Łysy jedzie do Moskwy

Jest rok 1995, w Czeczenii trwa wojna. 9 maja do Moskwy na obchody 50. rocznicy zakończenia II wojny światowej jedzie premier RP Józef Oleksy. Kazik Staszewski śpiewa: “Myślę, że jest w tym coś żenującego / Odwiedzać gospodarza dzieci mordującego / W imię imperialnych bredni, to pomysł nieprzedni / Nie tłumaczy tego święto, ani dzień powszedni (...) Gdy swoją ręką ścisnąć rękę zakrwawioną / Musowo się zabrudzi, tak już to jest zrobione".

Jest rok 1999, posłowie AWS Marek Jurek i Michał Kamiński oraz redaktor “Życia" Tomasz Wołek wybierają się do Londynu, gdzie przebywa generał Augusto Pinochet.

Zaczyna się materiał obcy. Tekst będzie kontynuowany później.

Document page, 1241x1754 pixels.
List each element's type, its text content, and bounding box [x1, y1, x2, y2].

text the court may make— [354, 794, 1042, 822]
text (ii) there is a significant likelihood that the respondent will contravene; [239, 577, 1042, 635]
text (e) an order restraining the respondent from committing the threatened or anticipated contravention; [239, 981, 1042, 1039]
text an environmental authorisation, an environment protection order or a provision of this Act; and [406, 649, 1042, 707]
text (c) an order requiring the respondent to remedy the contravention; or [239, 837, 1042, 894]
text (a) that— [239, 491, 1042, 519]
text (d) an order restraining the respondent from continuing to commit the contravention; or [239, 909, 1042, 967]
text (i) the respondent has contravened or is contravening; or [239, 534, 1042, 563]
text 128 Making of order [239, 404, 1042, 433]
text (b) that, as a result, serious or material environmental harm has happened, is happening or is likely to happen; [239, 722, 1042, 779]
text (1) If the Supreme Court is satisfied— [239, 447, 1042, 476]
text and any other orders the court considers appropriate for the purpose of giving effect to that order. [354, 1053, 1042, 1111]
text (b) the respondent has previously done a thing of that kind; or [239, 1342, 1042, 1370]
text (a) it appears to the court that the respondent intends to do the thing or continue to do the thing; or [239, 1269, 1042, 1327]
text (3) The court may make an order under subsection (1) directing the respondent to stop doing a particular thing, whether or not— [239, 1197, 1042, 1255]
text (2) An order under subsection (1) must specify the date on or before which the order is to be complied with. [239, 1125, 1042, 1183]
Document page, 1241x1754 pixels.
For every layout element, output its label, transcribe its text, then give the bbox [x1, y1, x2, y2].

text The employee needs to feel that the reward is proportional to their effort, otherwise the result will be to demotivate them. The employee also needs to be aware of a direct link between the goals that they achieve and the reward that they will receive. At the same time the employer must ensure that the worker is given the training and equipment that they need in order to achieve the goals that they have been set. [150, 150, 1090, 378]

Wiozą mu ryngraf z Matką Boską dla ochrony przed szykanami, za które uważają możliwość postawienia wieloletniego dyktatora Chile przed sądem.

Jest rok 2001, poseł SLD Jan Syczewski jest gościem wiernego prezydentowi Łukaszence Wszechbiałoruskiego Zgromadzenia Ludowego (w Mińsku aresztowano właśnie 50 opozycjonistów). Po powrocie do kraju nie żałuje słów uznania dla Białorusi. Liderzy SLD odcinają się od wypowiedzi Syczewskiego. Jednakże wkrótce jego nazwisko można znaleźć na listach wyborczych SLD do Senatu.

Jest rok 2003, poseł Unii Pracy Aleksander Małachowski bierze udział w Mińsku w spotkaniu delegatów Zgromadzenia Parlamentarnego Rady Europy. Twierdzi, że nie dostrzegł przejawów łamania praw człowieka na Białorusi. Nie bierze udziału w spotkaniu z opozycją, bo “rozmawianie z opozycją niczemu nie służy".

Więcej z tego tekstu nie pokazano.